SUPREME COURT CONVICTION



NLA Catalogue (incorrect information)
Title Samuel Paul, native, taken at Port Arthur, 1874 [picture].
Date 1874.
Extent 1 photograph on carte-de-visite mount : albumen ; 9.3 x 5.6 cm. on mount 10.5 x 6.4cm

Samuel Paul was probably photographed twice, first on his incarceration at the Hobart Gaol as soon as Thomas J. Nevin began the systematic documentation of prisoners in 1871, and again by Nevin at the Hobart Gaol on the prisoner's release, 20 March 1878. The original verso has a transcription added at some time in the 1900s by archivists with the error in time and date of photographic capture.

POLICE RECORDS



Samuel Paul was sentenced to one month for gambling 1 April 1868



Samuel Paul was convicted of rape and sentenced to death 14 September 1869.



Samuel Paul was reprieved, term reduced to 15 years and photographed at the Hobart Gaol in 1871 on arraignment. Discharged from the Hobart Gaol on 20 March 1878, sentence remitted and probably photographed again by T.J. Nevin with his brother Constable John Nevin on release.


Australia's FIRST MUGSHOTS

PLEASE NOTE: Below each image held at the National Library of Australia is their catalogue batch edit which gives the false impression that all these "convict portraits" were taken solely because these men were transported convicts per se (i.e before cessation in 1853), and that they might have been photographed as a one-off amateur portfolio by a prison official at the Port Arthur prison in 1874, which they were not. Any reference to the Port Arthur prison official A. H. Boyd on the NLA catalogue records is an error, a PARASITIC ATTRIBUTION with no basis in fact.

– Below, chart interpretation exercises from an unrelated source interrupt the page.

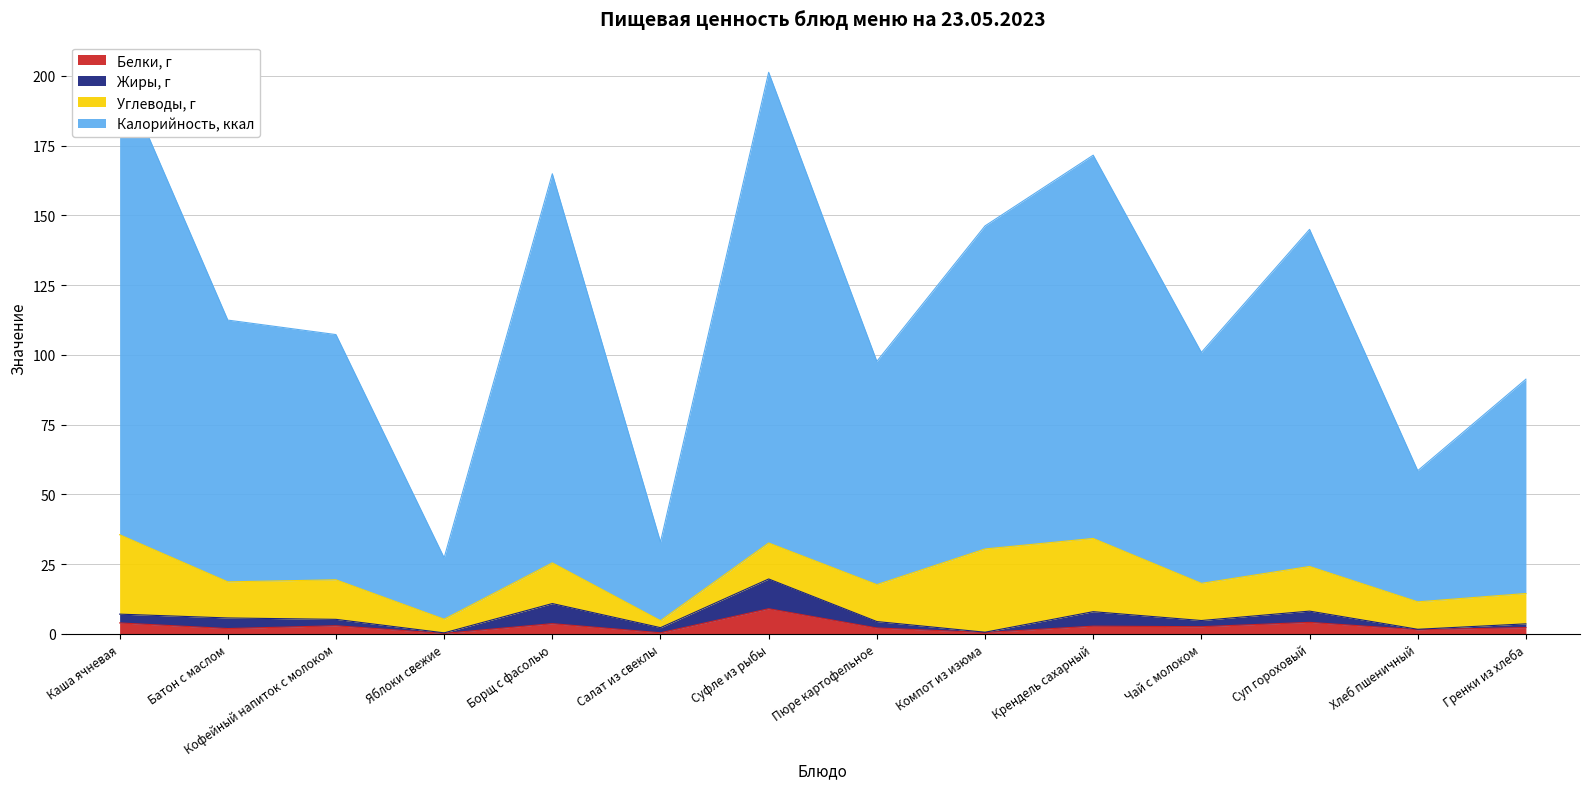

True or false: Калорийность, ккал has a value of 40.6 at Чай с молоком.

False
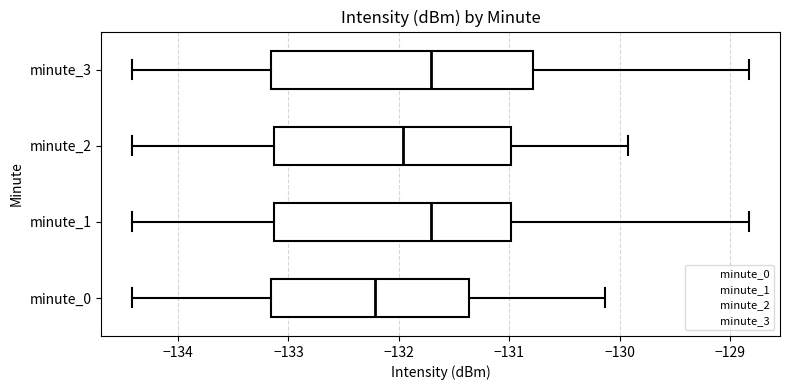

Comparing the boxes themselves (not the whiskers), which one is the widest?

minute_3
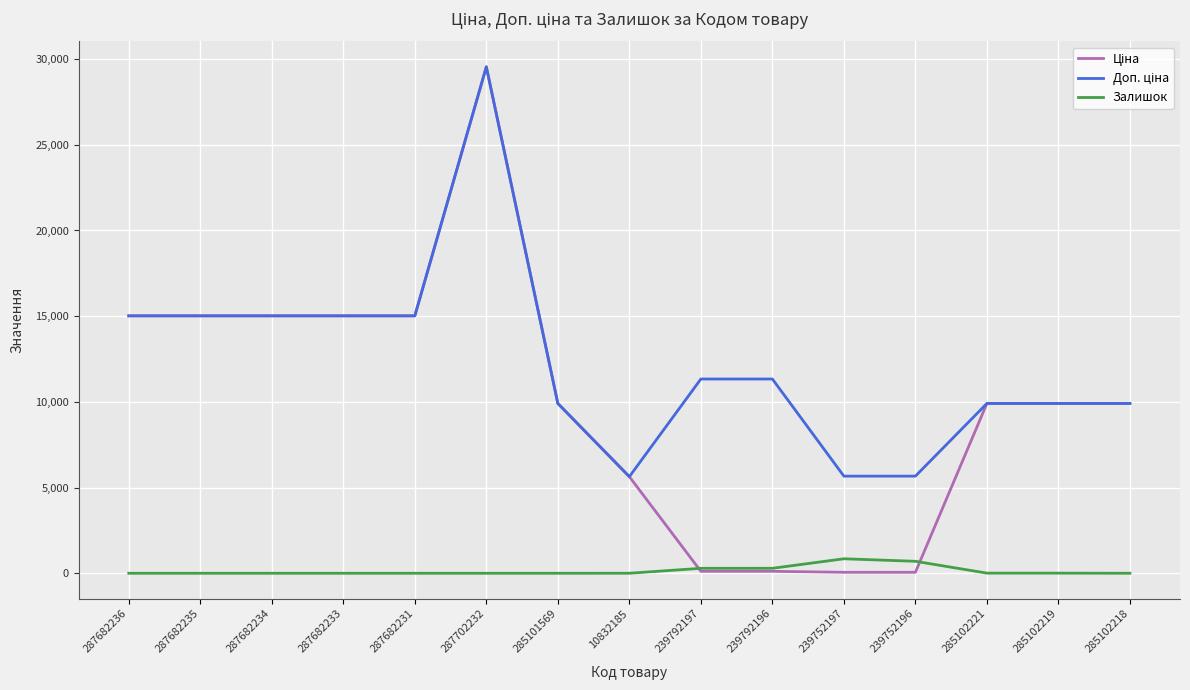

What is the spread (max minus min) of values at 285101569?

9908.5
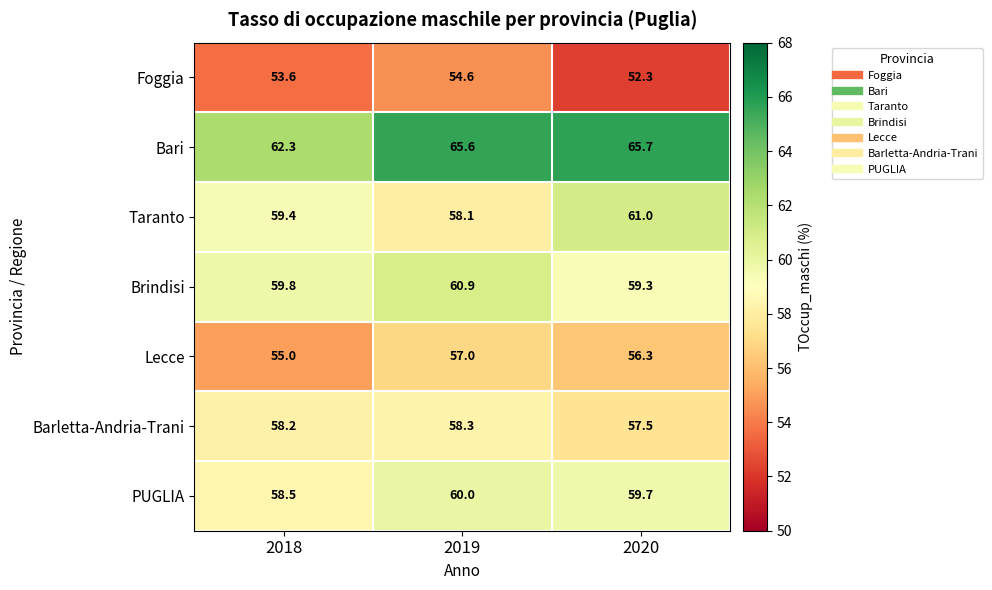

What is the difference between the maximum and minimum values in the Taranto series?

2.9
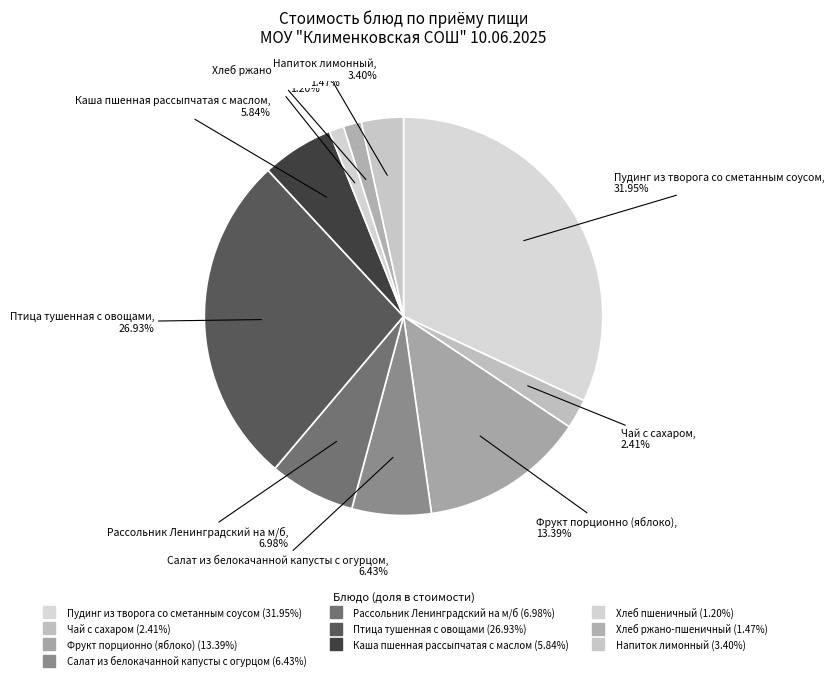

How many slices are in this pie chart?

10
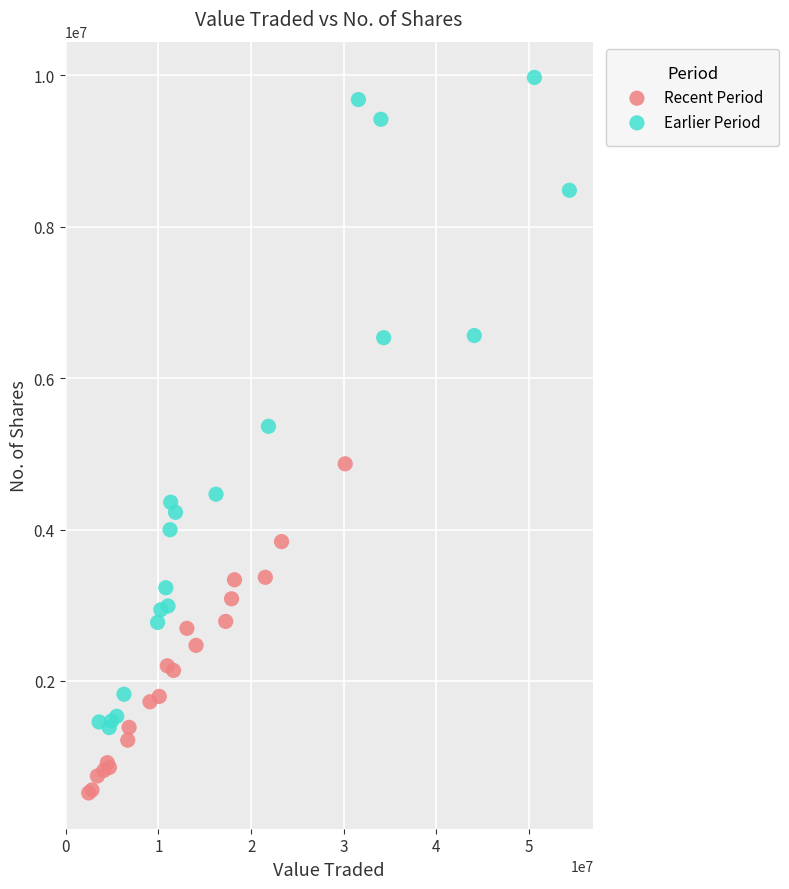

Which series has the largest Y range (max minus min)?

Earlier Period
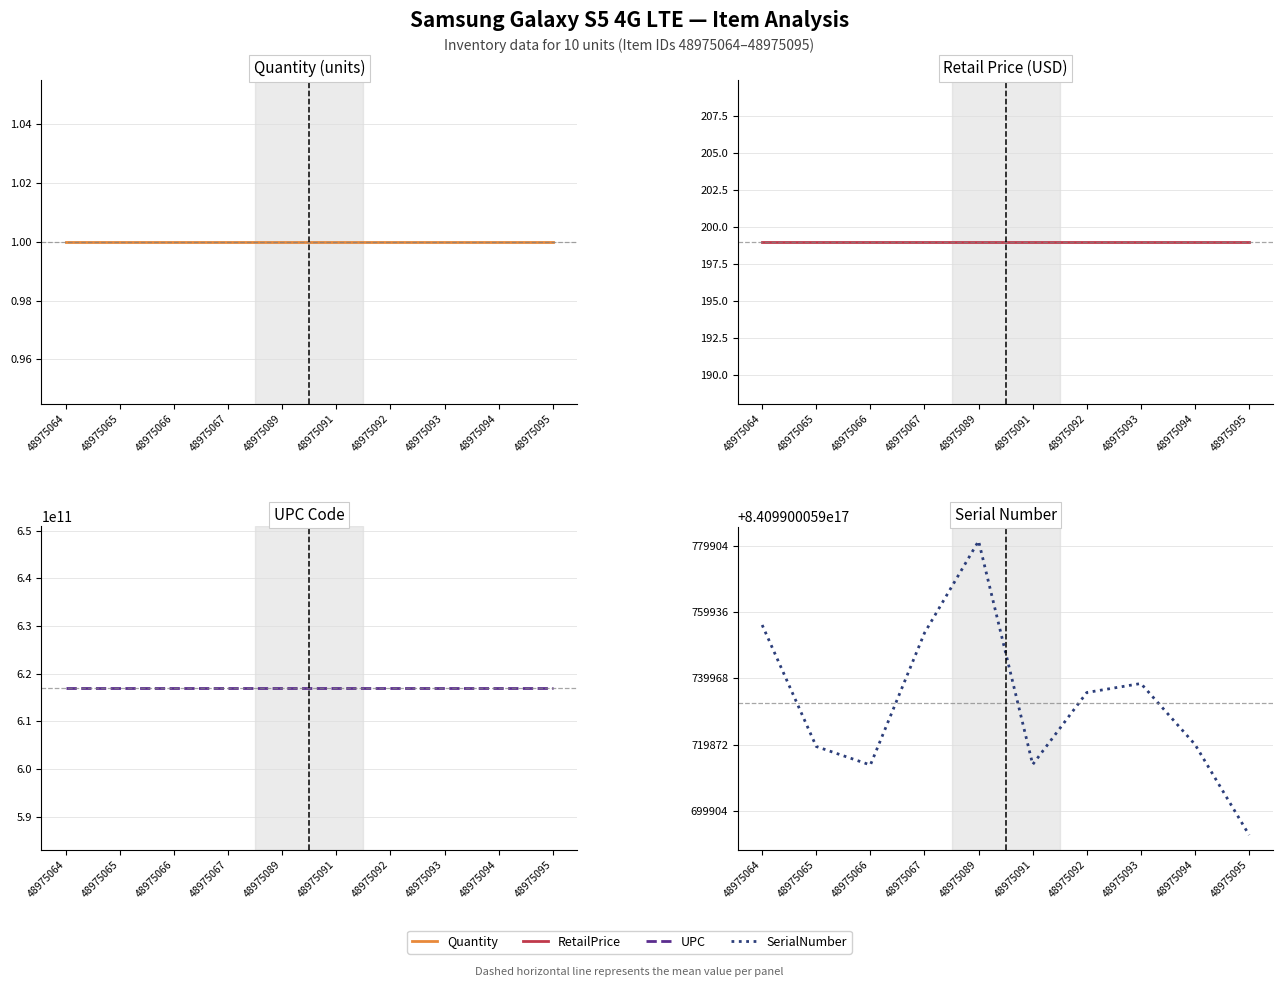

True or false: SerialNumber has more than 0 points higher than both neighbors.

True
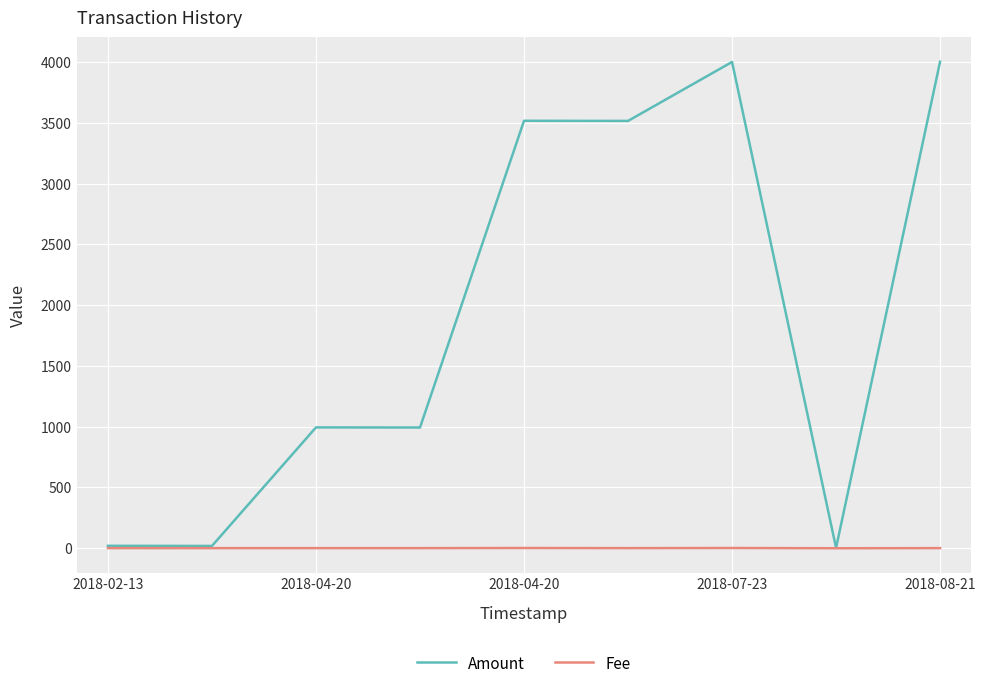

Which series has the largest range (max minus min)?

Amount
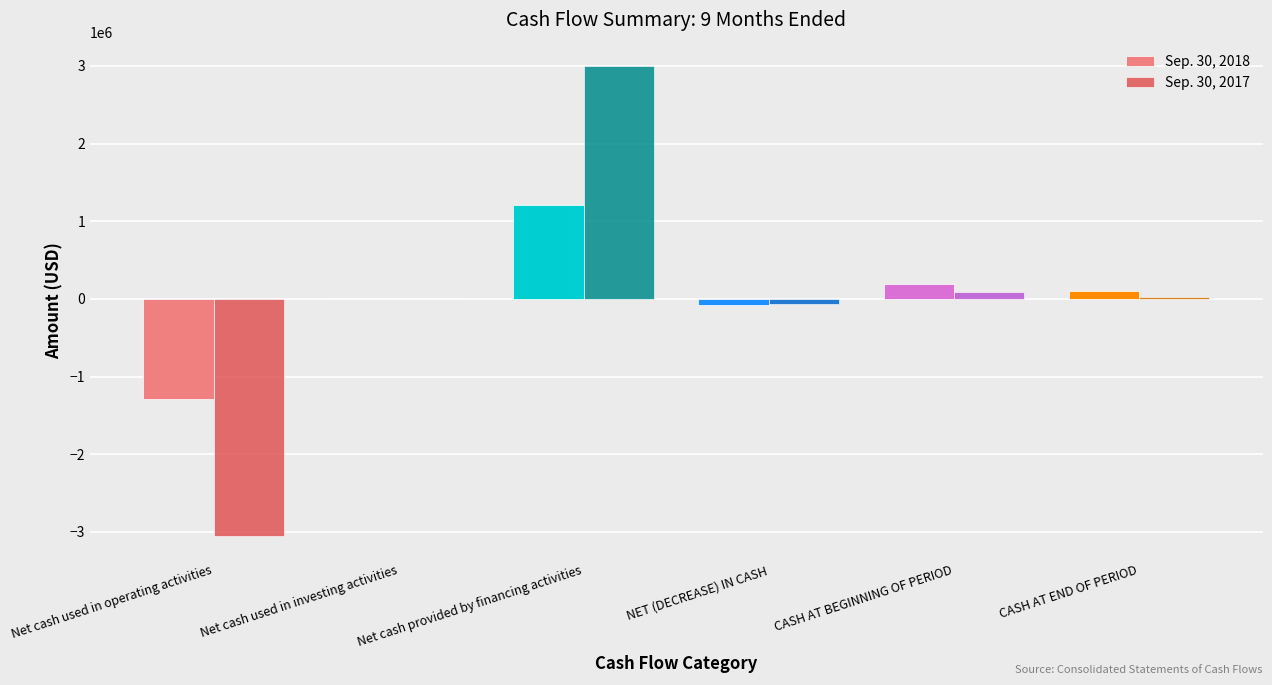

At which category is the sum across all series the highest?

Net cash provided by financing activities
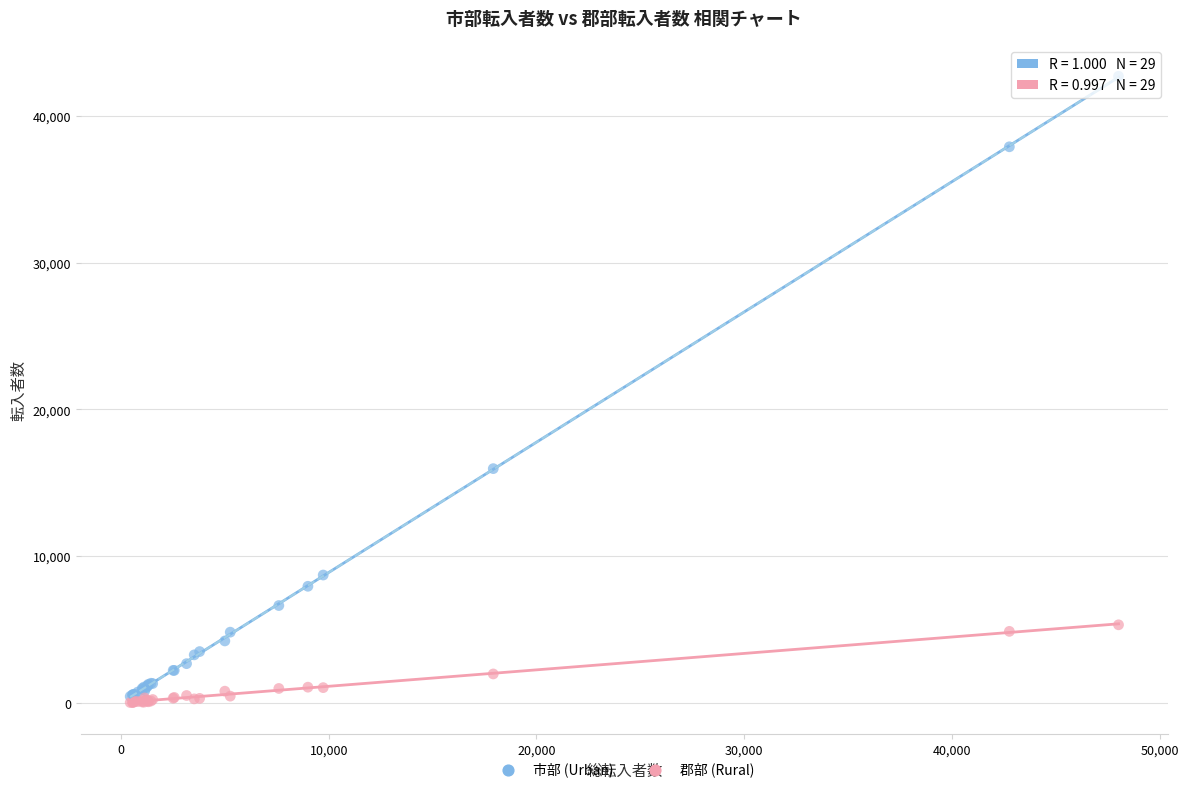

Which series has the largest Y range (max minus min)?

市部 (Urban)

The men in these images were photographed in the 1870s-1880s because they were repeatedly sentenced as habitual offenders whose mugshots were taken on arrest, trial, arraignment, incarceration and/or discharge by government contractor, police and prisons photographer T. J. Nevin at the Supreme Court and adjoining Hobart Gaol with his brother Constable John Nevin, and at the Municipal Police Office, Hobart Town Hall when appearing at The Mayor's Court. The Nevin brothers produced over a thousand originals and duplicates of Tasmanian prisoners, the bulk now lost or destroyed. The three hundred extant mugshots were the random estrays salvaged - and reproduced in many instances- for sale at Beattie's local convictaria museum in Hobart and at interstate exhibitions associated with the fake convict ship Success in the early 1900s. The mugshots were selected on the basis of the prisoner's notoriety from the Supreme Court trial registers (Rough Calendar), the Habitual Criminals Registers (Gaol Photo Books), warrant forms, and police gazettes records of the 1870s-1880s. The earliest taken on government contract by T. J. Nevin date from 1872. The police records sourced here are from the weekly police gazettes which were called (until 1884) Tasmania Reports of Crime Information for Police 1871-1885. J. Barnard, Gov't Printer.